When that did not work either, the man fetched an axe from home and at last managed to get inside the cash machine. Unfortunately, the ATM turned out to be empty. On the bright side, the man was given just a suspended sentence.
Why try to smash or blow up a cash machine in a hurry in the fear of hearing the police siren around the corner any minute when you can just remove it and get inside it using whatever means available in the peace and quiet of a safe place? The difficulty, of course, is that an ATM is not a bicycle and cannot be stolen just like that. The heavy machine has to be removed from its reinforced base and then loaded into a vehicle.

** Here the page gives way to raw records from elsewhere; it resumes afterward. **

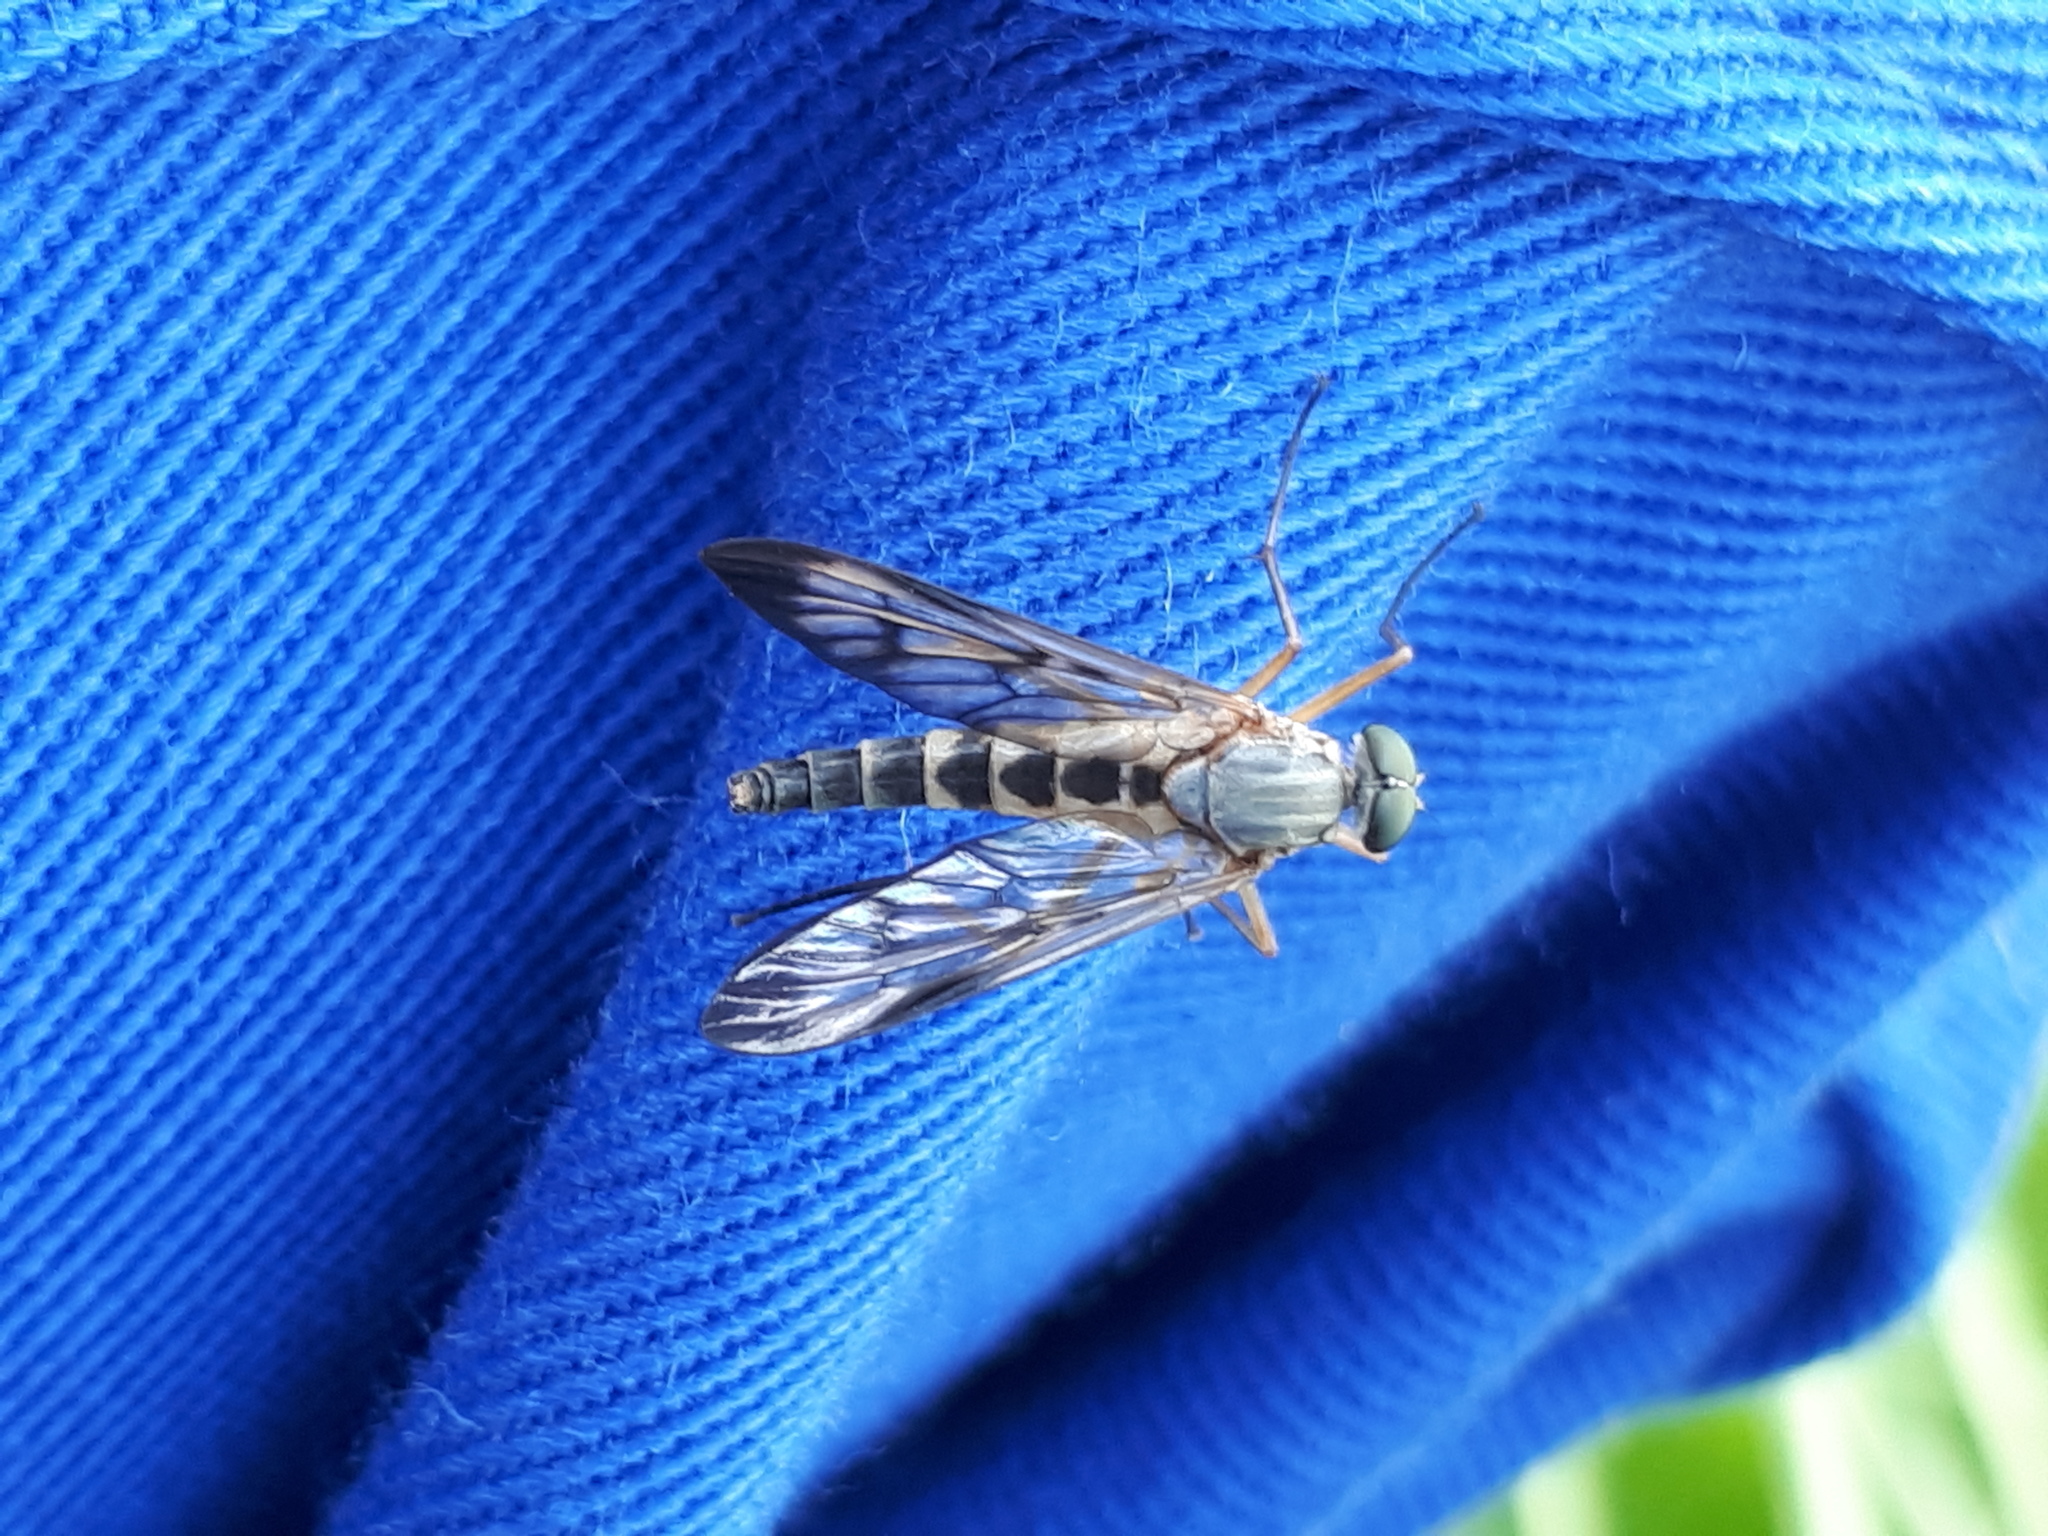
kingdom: Animalia
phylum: Arthropoda
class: Insecta
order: Diptera
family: Rhagionidae
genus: Rhagio
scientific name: Rhagio scolopacea
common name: Downlooker snipefly
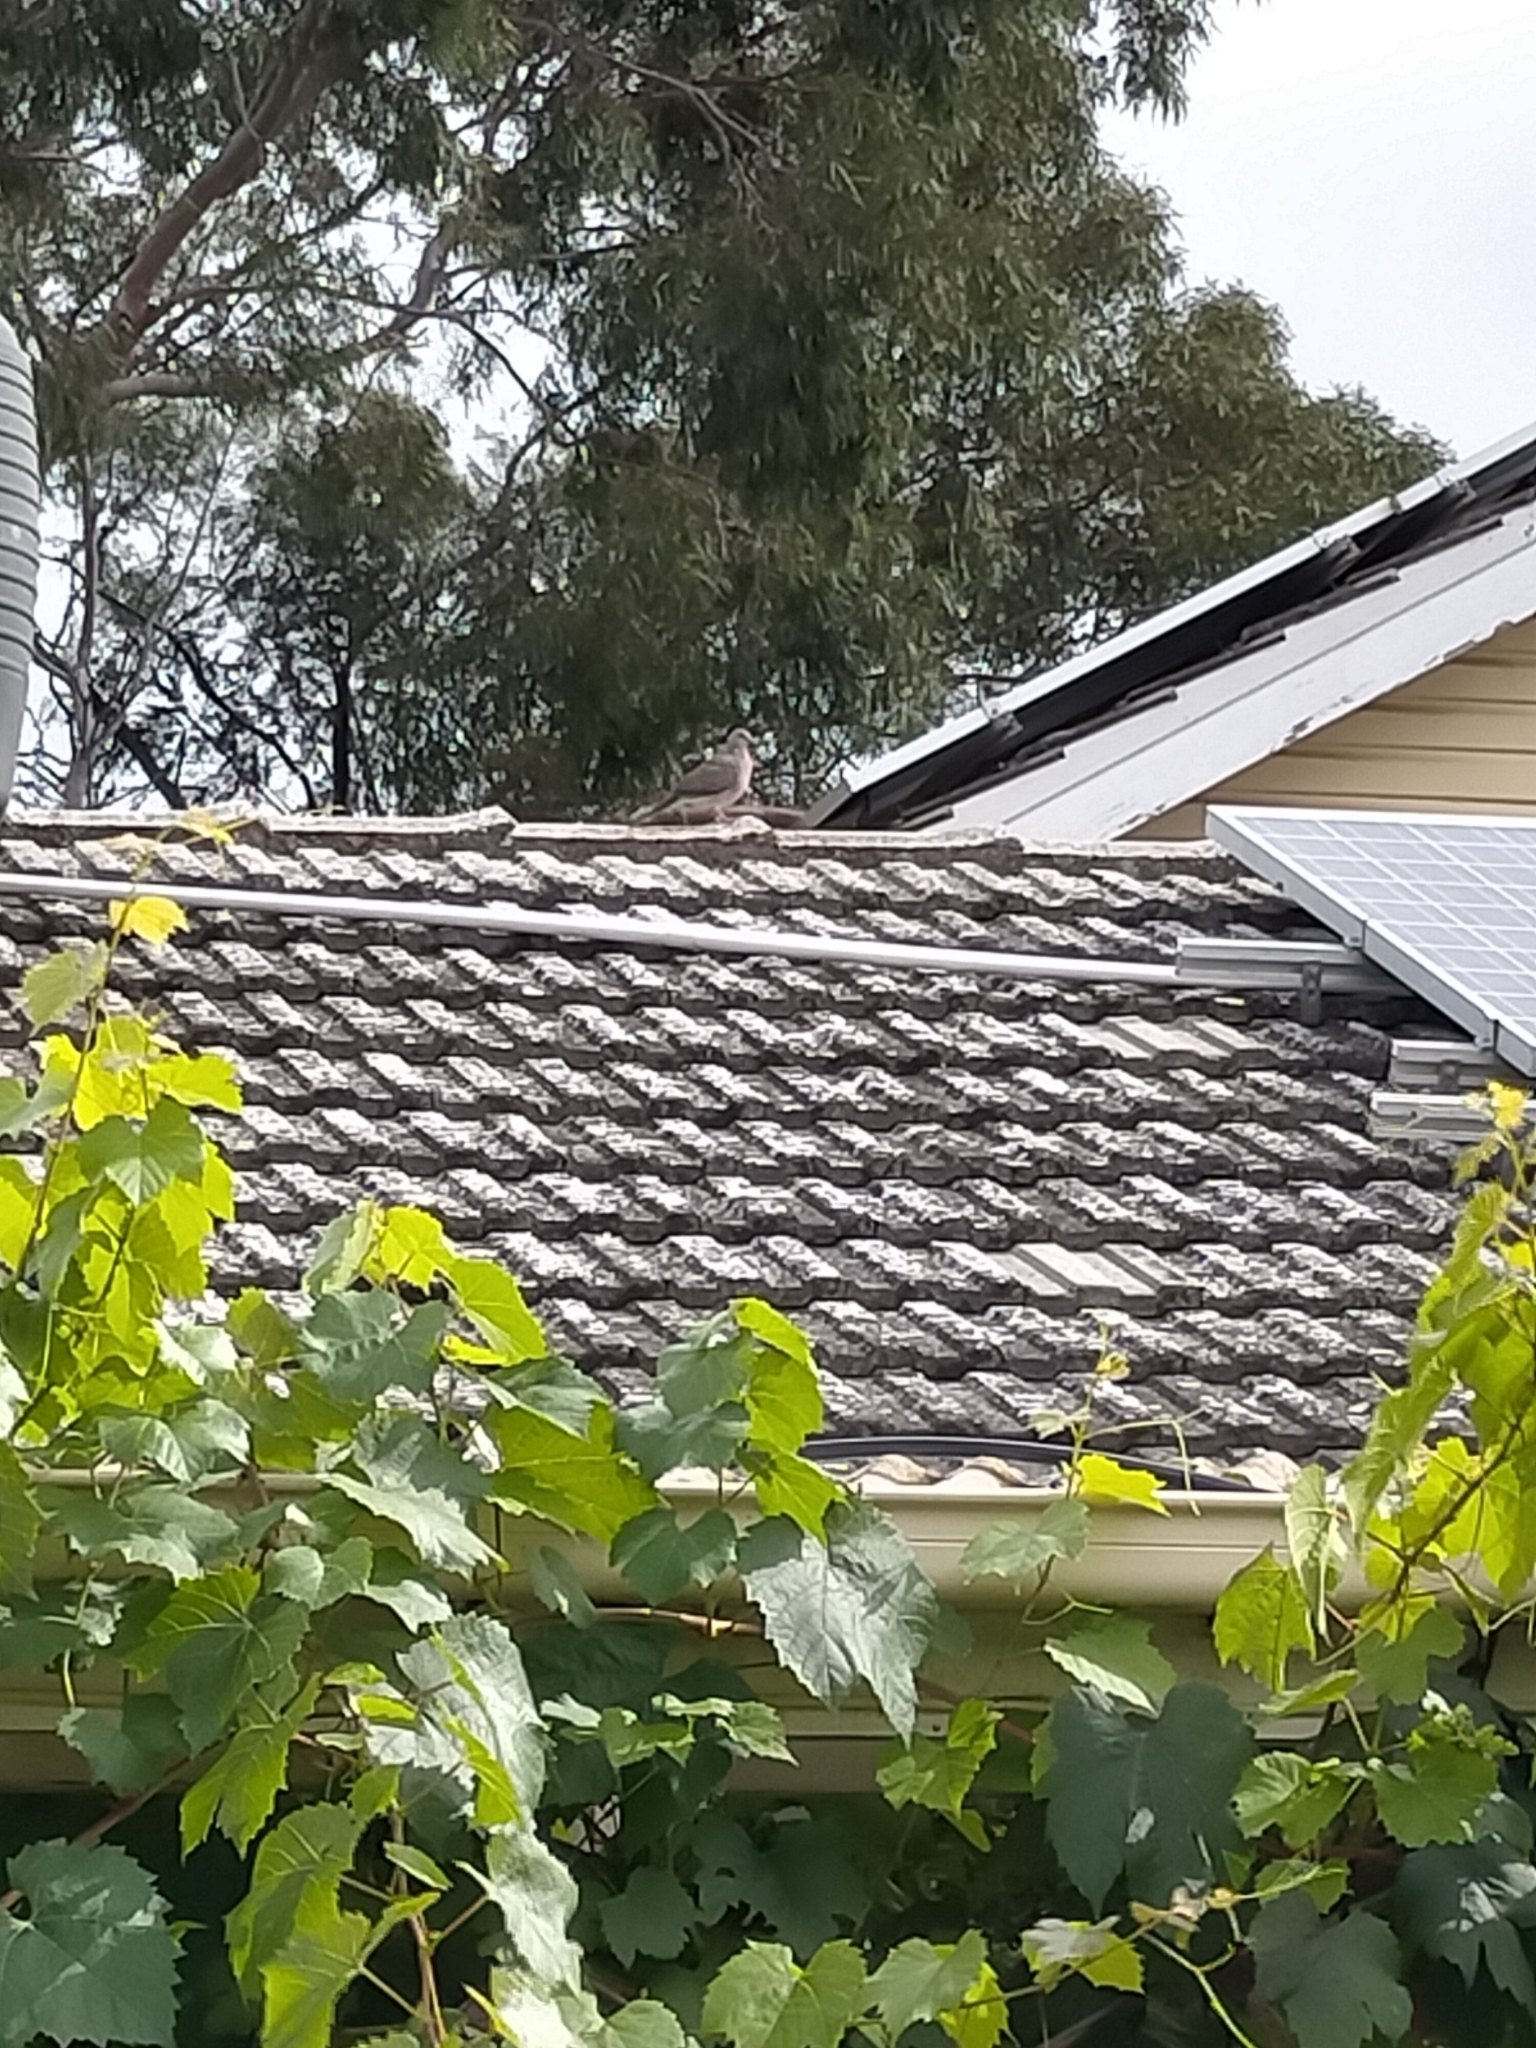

Having said that, criminals in Russia are often determined individuals who are not easily put off by difficulties. In March 2015, six masked robbers armed only with sticks entered a shop in Moscow, detached the cash terminal from its base, loaded it onto a trolley and then into a minivan and drove away. The whole operation lasted just a minute.
Yet a more cunning trick was pulled off by a gang of robbers in Yaroslavl (272 km northeast of Moscow) in 2012. Having introduced themselves as bank employees who had arrived to replace the ATM at the store, they loaded it into a van and put in its place a wooden replica with sandbags inside. It was only at the very last minute that the thieves were stopped by a policeman.